Além de cuidar da casa e ajudar o marido nas atividades do dia a dia, Ângela utiliza o leite das cabras para produzir queijo de forma artesanal, prática realizada há quatro anos. Um dos principais meios de renda da família é a comercialização do queijo, produto que é vendido em sua comunidade, localidades circunvizinhas e também em Juazeiro e Curaçá. Para garantir o leite de qualidade, o casal tem o cuidado com a alimentação dos animais, fornecendo ração, forragem duas vezes ao dia, além de pastarem na Caatinga.
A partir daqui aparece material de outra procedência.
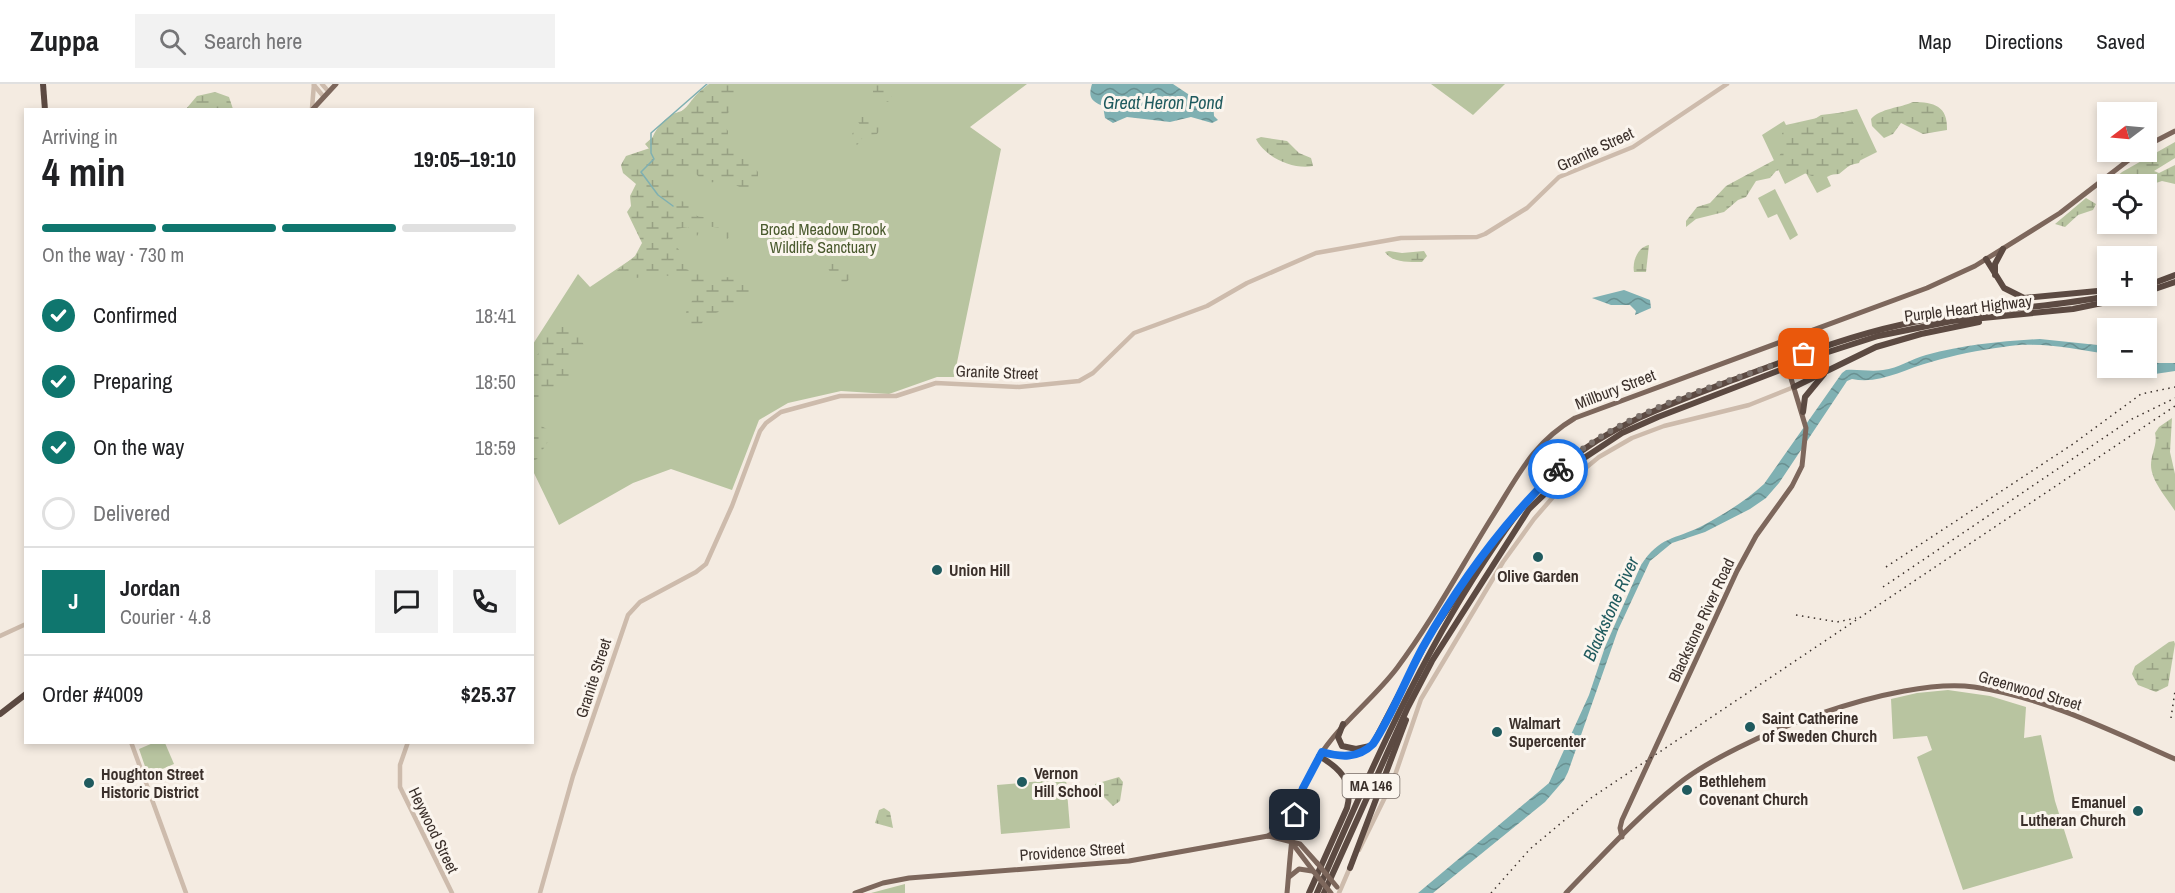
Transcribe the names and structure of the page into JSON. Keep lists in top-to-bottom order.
{
  "streets": {
    "highway": ["Purple Heart Highway", "MA 146"],
    "main road": [
      "Millbury Street",
      "Blackstone River Road",
      "Greenwood Street",
      "Providence Street"
    ],
    "street": ["Granite Street", "Heywood Street"]
  },
  "crossings": [
    ["Millbury Street", "Blackstone River Road"],
    ["Millbury Street", "Providence Street"],
    ["Blackstone River Road", "Greenwood Street"]
  ],
  "water": ["Great Heron Pond", "Blackstone River"],
  "parks": ["Broad Meadow Brook Wildlife Sanctuary"],
  "places": [
    "Olive Garden",
    "Union Hill",
    "Saint Catherine of Sweden Church",
    "Walmart Supercenter",
    "Vernon Hill School",
    "Houghton Street Historic District",
    "Bethlehem Covenant Church",
    "Emanuel Lutheran Church"
  ],
  "north": "left",
  "page": {
    "header": "Zuppa",
    "search": "Search here",
    "nav": ["Map", "Directions", "Saved"],
    "map_buttons": ["+", "−"],
    "heading": ["4 min", "Arriving in", "19:05–19:10"],
    "panel": [
      "Jordan",
      "Courier · 4.8",
      "Order #4009",
      "$25.37"
    ],
    "bar": "On the way · 730 m",
    "list": [
      ["Confirmed", "18:41"],
      ["Preparing", "18:50"],
      ["On the way", "18:59"],
      "Delivered"
    ],
    "round": "J"
  }
}
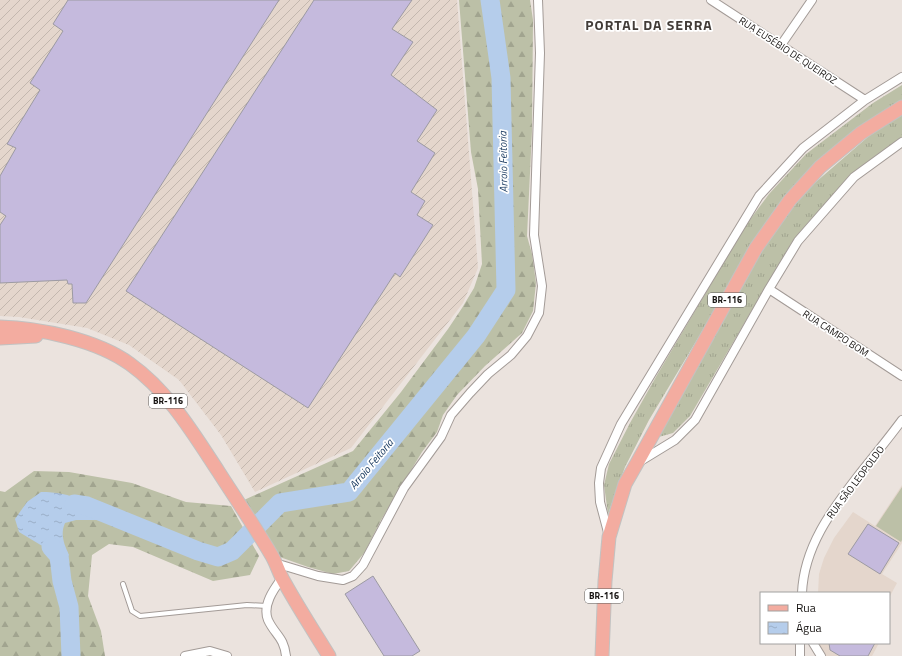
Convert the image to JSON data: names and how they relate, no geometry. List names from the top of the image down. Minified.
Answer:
{"streets":{"main road":["BR-116"],"street":["RUA EUSÉBIO DE QUEIROZ","RUA CAMPO BOM","RUA SÃO LEOPOLDO"]},"districts":["PORTAL DA SERRA"],"water":["Arroio Feitoria"],"legend":["Rua","Água"]}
É com orgulho que Ângela diz que expõe as cabras e ovelhas na feira de caprinos e ovinos que acontece na comunidade Cacimba do Silva. O plantio de maracujá há dois anos é cuidado com muito zelo por Seu Jorge, que aduba o cultivo através do sistema de água da irrigação. “A adubação é feita pela mangueira, não é pelo chão. Eu jogo num balde, dissolvo ele, jogo no balde do sistema que coa, daí eu encho os tubos e ligo os registros e jogo na roça”. O agricultor comenta que com esse sistema ele sozinho aduba a roça de forma mais rápida.

Os frutos são comercializados em Juazeiro, principalmente no Mercado do Produtor da cidade, e embora Seu Jorge relate que tem diminuído as vendas do maracujá, ele acredita no potencial do fruto e no aumento das vendas após esse período de estiagem.

Novos caminhos

Hoje a família Passos é acompanhada por uma técnica em agropecuária do Irpaa, que atua no projeto de Assessoria Técnica e Extensão Rural do Plano Brasil sem Miséria, do Ministério do Desenvolvimento Agrário, o que vem dando mais ânimo para o casal de agricultores. Seu Jorge fala que através desse acompanhamento, eles recebem formações a respeito do cuidado com a terra, produção, o uso da água e mais informações que permitem conviver de forma sustentável com o Semiárido, compreendendo e respeitando as peculiaridades da região.